Problem requirements:
In full and exactly, please return the records, but keep out the pictures.
+++++
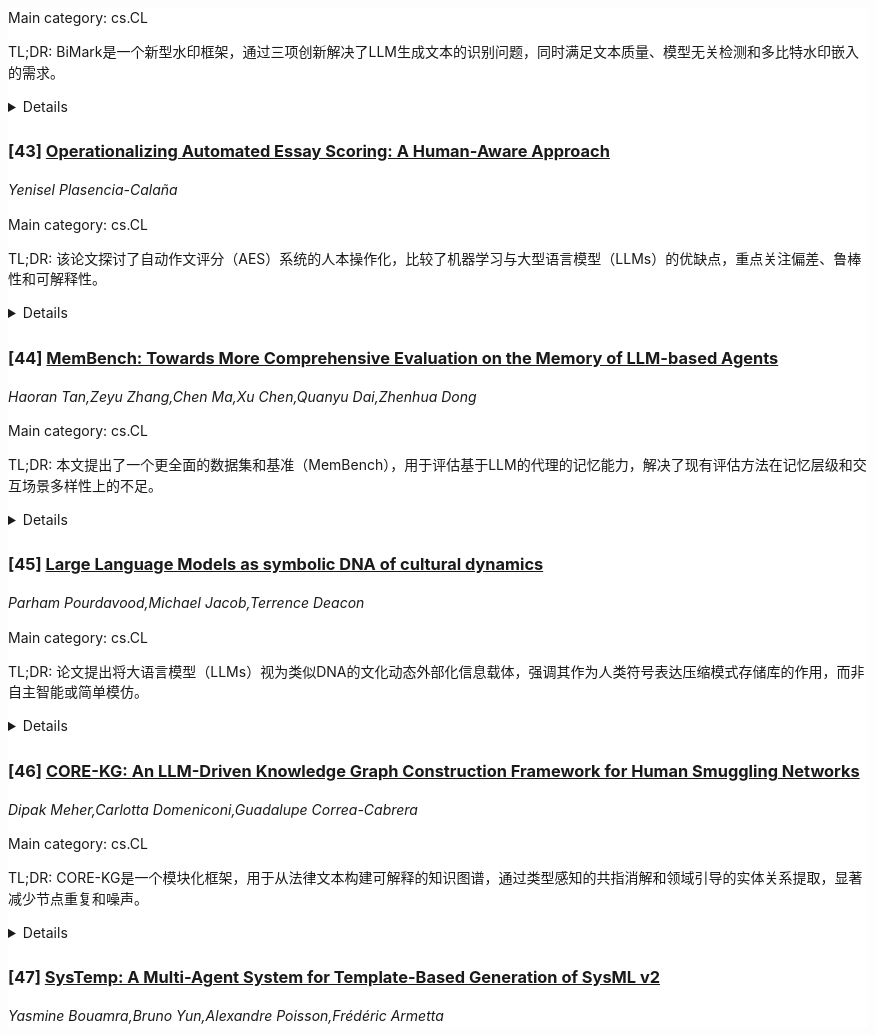 Main category: cs.CL

TL;DR: BiMark是一个新型水印框架，通过三项创新解决了LLM生成文本的识别问题，同时满足文本质量、模型无关检测和多比特水印嵌入的需求。


<details><summary>Details</summary></details>


### [43] [Operationalizing Automated Essay Scoring: A Human-Aware Approach](https://arxiv.org/abs/2506.21603)
*Yenisel Plasencia-Calaña*

Main category: cs.CL

TL;DR: 该论文探讨了自动作文评分（AES）系统的人本操作化，比较了机器学习与大型语言模型（LLMs）的优缺点，重点关注偏差、鲁棒性和可解释性。


<details><summary>Details</summary></details>


### [44] [MemBench: Towards More Comprehensive Evaluation on the Memory of LLM-based Agents](https://arxiv.org/abs/2506.21605)
*Haoran Tan,Zeyu Zhang,Chen Ma,Xu Chen,Quanyu Dai,Zhenhua Dong*

Main category: cs.CL

TL;DR: 本文提出了一个更全面的数据集和基准（MemBench），用于评估基于LLM的代理的记忆能力，解决了现有评估方法在记忆层级和交互场景多样性上的不足。


<details><summary>Details</summary></details>


### [45] [Large Language Models as symbolic DNA of cultural dynamics](https://arxiv.org/abs/2506.21606)
*Parham Pourdavood,Michael Jacob,Terrence Deacon*

Main category: cs.CL

TL;DR: 论文提出将大语言模型（LLMs）视为类似DNA的文化动态外部化信息载体，强调其作为人类符号表达压缩模式存储库的作用，而非自主智能或简单模仿。


<details><summary>Details</summary></details>


### [46] [CORE-KG: An LLM-Driven Knowledge Graph Construction Framework for Human Smuggling Networks](https://arxiv.org/abs/2506.21607)
*Dipak Meher,Carlotta Domeniconi,Guadalupe Correa-Cabrera*

Main category: cs.CL

TL;DR: CORE-KG是一个模块化框架，用于从法律文本构建可解释的知识图谱，通过类型感知的共指消解和领域引导的实体关系提取，显著减少节点重复和噪声。


<details><summary>Details</summary></details>


### [47] [SysTemp: A Multi-Agent System for Template-Based Generation of SysML v2](https://arxiv.org/abs/2506.21608)
*Yasmine Bouamra,Bruno Yun,Alexandre Poisson,Frédéric Armetta*
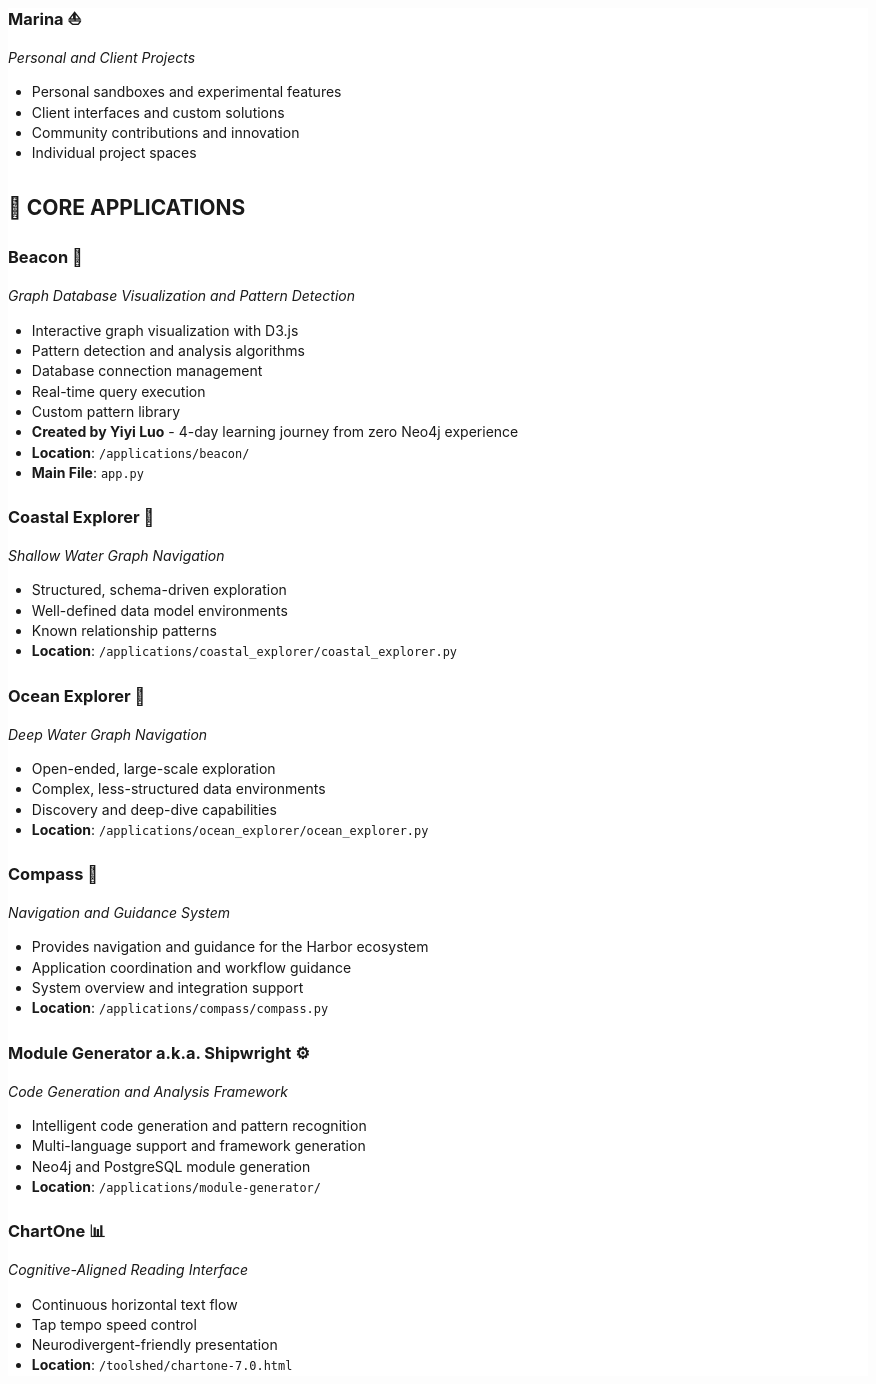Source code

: ### **Marina** ⛵
*Personal and Client Projects*
- Personal sandboxes and experimental features
- Client interfaces and custom solutions
- Community contributions and innovation
- Individual project spaces

## 🚢 CORE APPLICATIONS

### **Beacon** 🔦
*Graph Database Visualization and Pattern Detection*
- Interactive graph visualization with D3.js
- Pattern detection and analysis algorithms
- Database connection management
- Real-time query execution
- Custom pattern library
- **Created by Yiyi Luo** - 4-day learning journey from zero Neo4j experience
- **Location**: `/applications/beacon/`
- **Main File**: `app.py`

### **Coastal Explorer** 🧭
*Shallow Water Graph Navigation*
- Structured, schema-driven exploration
- Well-defined data model environments
- Known relationship patterns
- **Location**: `/applications/coastal_explorer/coastal_explorer.py`

### **Ocean Explorer** 🌊
*Deep Water Graph Navigation*
- Open-ended, large-scale exploration
- Complex, less-structured data environments
- Discovery and deep-dive capabilities
- **Location**: `/applications/ocean_explorer/ocean_explorer.py`

### **Compass** 🧭
*Navigation and Guidance System*
- Provides navigation and guidance for the Harbor ecosystem
- Application coordination and workflow guidance
- System overview and integration support
- **Location**: `/applications/compass/compass.py`

### **Module Generator a.k.a. Shipwright** ⚙️
*Code Generation and Analysis Framework*
- Intelligent code generation and pattern recognition
- Multi-language support and framework generation
- Neo4j and PostgreSQL module generation
- **Location**: `/applications/module-generator/`

### **ChartOne** 📊
*Cognitive-Aligned Reading Interface*
- Continuous horizontal text flow
- Tap tempo speed control
- Neurodivergent-friendly presentation
- **Location**: `/toolshed/chartone-7.0.html`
+++++
Worked solution:
 Main category: cs.CL

TL;DR: BiMark是一个新型水印框架，通过三项创新解决了LLM生成文本的识别问题，同时满足文本质量、模型无关检测和多比特水印嵌入的需求。


<details><summary>Details</summary></details>


### [43] [Operationalizing Automated Essay Scoring: A Human-Aware Approach](https://arxiv.org/abs/2506.21603)
*Yenisel Plasencia-Calaña*

Main category: cs.CL

TL;DR: 该论文探讨了自动作文评分（AES）系统的人本操作化，比较了机器学习与大型语言模型（LLMs）的优缺点，重点关注偏差、鲁棒性和可解释性。


<details><summary>Details</summary></details>


### [44] [MemBench: Towards More Comprehensive Evaluation on the Memory of LLM-based Agents](https://arxiv.org/abs/2506.21605)
*Haoran Tan,Zeyu Zhang,Chen Ma,Xu Chen,Quanyu Dai,Zhenhua Dong*

Main category: cs.CL

TL;DR: 本文提出了一个更全面的数据集和基准（MemBench），用于评估基于LLM的代理的记忆能力，解决了现有评估方法在记忆层级和交互场景多样性上的不足。


<details><summary>Details</summary></details>


### [45] [Large Language Models as symbolic DNA of cultural dynamics](https://arxiv.org/abs/2506.21606)
*Parham Pourdavood,Michael Jacob,Terrence Deacon*

Main category: cs.CL

TL;DR: 论文提出将大语言模型（LLMs）视为类似DNA的文化动态外部化信息载体，强调其作为人类符号表达压缩模式存储库的作用，而非自主智能或简单模仿。


<details><summary>Details</summary></details>


### [46] [CORE-KG: An LLM-Driven Knowledge Graph Construction Framework for Human Smuggling Networks](https://arxiv.org/abs/2506.21607)
*Dipak Meher,Carlotta Domeniconi,Guadalupe Correa-Cabrera*

Main category: cs.CL

TL;DR: CORE-KG是一个模块化框架，用于从法律文本构建可解释的知识图谱，通过类型感知的共指消解和领域引导的实体关系提取，显著减少节点重复和噪声。


<details><summary>Details</summary></details>


### [47] [SysTemp: A Multi-Agent System for Template-Based Generation of SysML v2](https://arxiv.org/abs/2506.21608)
*Yasmine Bouamra,Bruno Yun,Alexandre Poisson,Frédéric Armetta*
Source code

: ### **Marina** ⛵
*Personal and Client Projects*
- Personal sandboxes and experimental features
- Client interfaces and custom solutions
- Community contributions and innovation
- Individual project spaces

## 🚢 CORE APPLICATIONS

### **Beacon** 🔦
*Graph Database Visualization and Pattern Detection*
- Interactive graph visualization with D3.js
- Pattern detection and analysis algorithms
- Database connection management
- Real-time query execution
- Custom pattern library
- **Created by Yiyi Luo** - 4-day learning journey from zero Neo4j experience
- **Location**: `/applications/beacon/`
- **Main File**: `app.py`

### **Coastal Explorer** 🧭
*Shallow Water Graph Navigation*
- Structured, schema-driven exploration
- Well-defined data model environments
- Known relationship patterns
- **Location**: `/applications/coastal_explorer/coastal_explorer.py`

### **Ocean Explorer** 🌊
*Deep Water Graph Navigation*
- Open-ended, large-scale exploration
- Complex, less-structured data environments
- Discovery and deep-dive capabilities
- **Location**: `/applications/ocean_explorer/ocean_explorer.py`

### **Compass** 🧭
*Navigation and Guidance System*
- Provides navigation and guidance for the Harbor ecosystem
- Application coordination and workflow guidance
- System overview and integration support
- **Location**: `/applications/compass/compass.py`

### **Module Generator a.k.a. Shipwright** ⚙️
*Code Generation and Analysis Framework*
- Intelligent code generation and pattern recognition
- Multi-language support and framework generation
- Neo4j and PostgreSQL module generation
- **Location**: `/applications/module-generator/`

### **ChartOne** 📊
*Cognitive-Aligned Reading Interface*
- Continuous horizontal text flow
- Tap tempo speed control
- Neurodivergent-friendly presentation
- **Location**: `/toolshed/chartone-7.0.html`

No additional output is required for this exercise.